Tadi malam pas buka WA  ada kabar mengenai terjadinya gempa di daerah Bantul Yogyakarta. Konon  juga getarannya terasa sampai daerah Malang Jawa Timur hingga Ciamis Jawa Barat. Di grup WA trah keluarga yang ada di daerah Wonosari mengisahkan, gempa terjadi pada saat nonton pawai di jalan. Saat terjadinya gempa membuat penonton maupun peserta pawai berlarian.

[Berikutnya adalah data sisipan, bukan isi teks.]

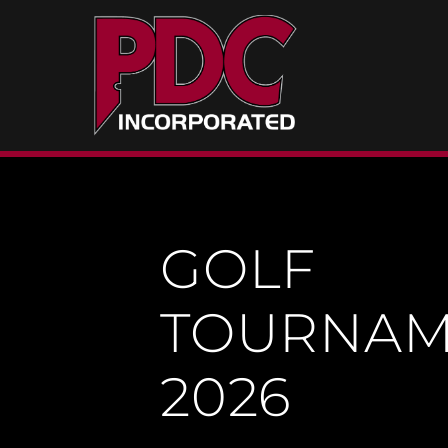
Skip
to
content
GOLF
TOURNAM
2026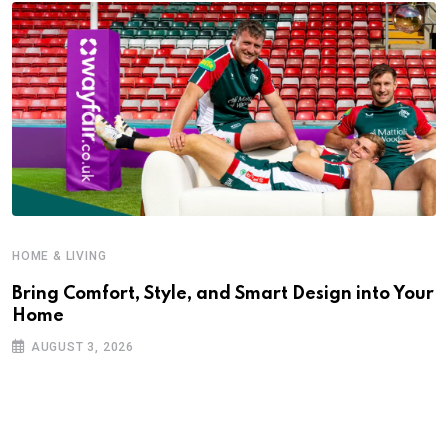
HOME & LIVING
Bring Comfort, Style, and Smart Design into Your
Home
AUGUST 3, 2026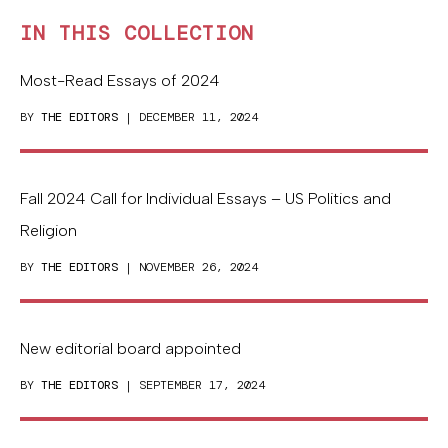
IN THIS COLLECTION
Most-Read Essays of 2024
BY
THE EDITORS
| DECEMBER 11, 2024
Fall 2024 Call for Individual Essays – US Politics and
Religion
BY
THE EDITORS
| NOVEMBER 26, 2024
New editorial board appointed
BY
THE EDITORS
| SEPTEMBER 17, 2024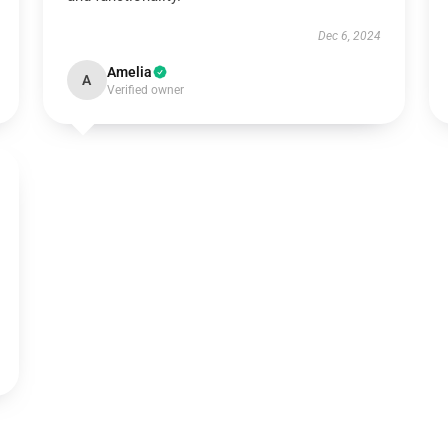
Dec 6, 2024
Amelia
A
Verified owner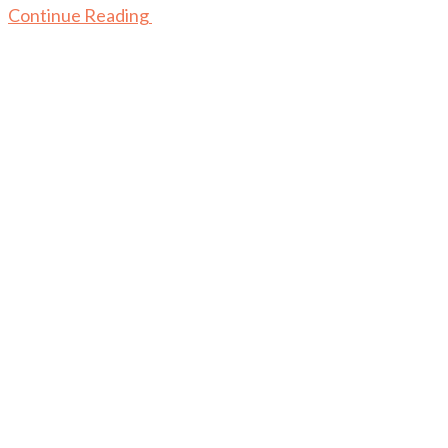
Continue Reading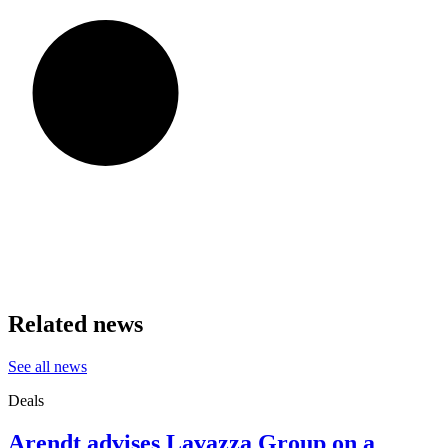
Related news
See all news
Deals
Arendt advises Lavazza Group on a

Kejadian tersebut mengingatkan saya pada gempa  Jogja yang terjadi pada 27 Mei 2006 silam. Pada waktu itu saya masih kuliah di salah satu kampus di pinggiran kota Jogja. Sekaligus saya menemani mbah yang tinggal di Bantuk bagian selatan dekat Pantai Parangtritis.
Pada waktu itu pagi hari tanggal 27 Mei, waktu belum menunjukkan jam 06.00 tiba-tiba terjadi gempa yang sangat keras. Pada waktu itu saya sedang merebus air untuk buat kopi. Sebuah rutinitas wajib sebelum memulai aktifitas.
Pada awalnya gempa berlangsung pelan, lama-kelamaan semakin besar goncangannya. Menyadari akan terjadinya bahaya, saya berteriak kepada adik yang kebetulan habis subuh tidur lagi. Langsung keluar rumah dan  menyaksikan gempa dahsyat tersebut. Di dalam tanah terdengar suara dentuman yang sangat keras. Bukan Cuma bumi yang bergetar. Seolah alam berputar, bangunan juga pohon berloncatan.
Gempa berlangsung tidak sampai semenit. Tetapi dampaknya luar biasa.
Begitu gempa mereda, terdengar teriakan dan tangisan minta tolong dari dusun sebelah yang juga terdapat pasar. Kebetulan pada waktu itu hari pasaran, jadi pasti banya orang di pasar tersebut. Beberapa menit kemudian raungan sirine ambulan terdengar.
Setelah menghabiskan segelas kopi, saya bersama teman berinisiatif untuk keliling untuk melihat seberapa parah kerusakan yang diakibatkan gempa. Yang ingin saya ketahui adalah Parangtritis karena  ada pihak yang membuat isu adanya tsunami.
Dalam pikiran saya tsunami terjadi bersamaan dengan terjadinya gempa. Lha ini kok ada yang bilang tsunami akan  terjadi  beberapa jam lagi?
Karena rasa penasaran langsung saja saya arahkan kuda besi ke  Jalan Parangtritis. Sepanjang jalan orang-orang bergerombol. Ada yang bawa tas serta perlengkapan tidur.
Di Jalan Parangtritis sendiri jalan begitu ramainya, dan semua menuju utara. Saya malah ke selatan. Aneh. Semata-mata untuk menjawab rasa penasaran yang katanya terjadi tsunami.
Sesampai di pantai tidak ada yang luar biasa. Hanya ada beberapa orang yang sibuk mengemasi barang dagangannya. Rumah makan, Â toko, penginapan yang biasanya ramai, hari itu tampak kosong. Botol-botol minuman yang biasanya tertata di meja berantakan akibat goncangan gempa. Pakaian yang tergantung di hanger dibiarkan begitu saja oleh pemiliknya. Semuanya lari menyelamatkan diri.
Saya yang membawa kamera harus kecewa karena penjual film yang biasanya banyak di sepanjang  pantai, tak satupun terlihat penjualnya. Sebetulnya ada etalase yang terbuka dan tidak  ada penjualnya. Kepikiran sih untuk mengambil  terus bila suasana kondusif mau kembali untuk bayar. Kemudian saya pikir bagaimana kalau tiba-tiba ditangkap massa dan kena pasal penjarahan. Wah bahaya.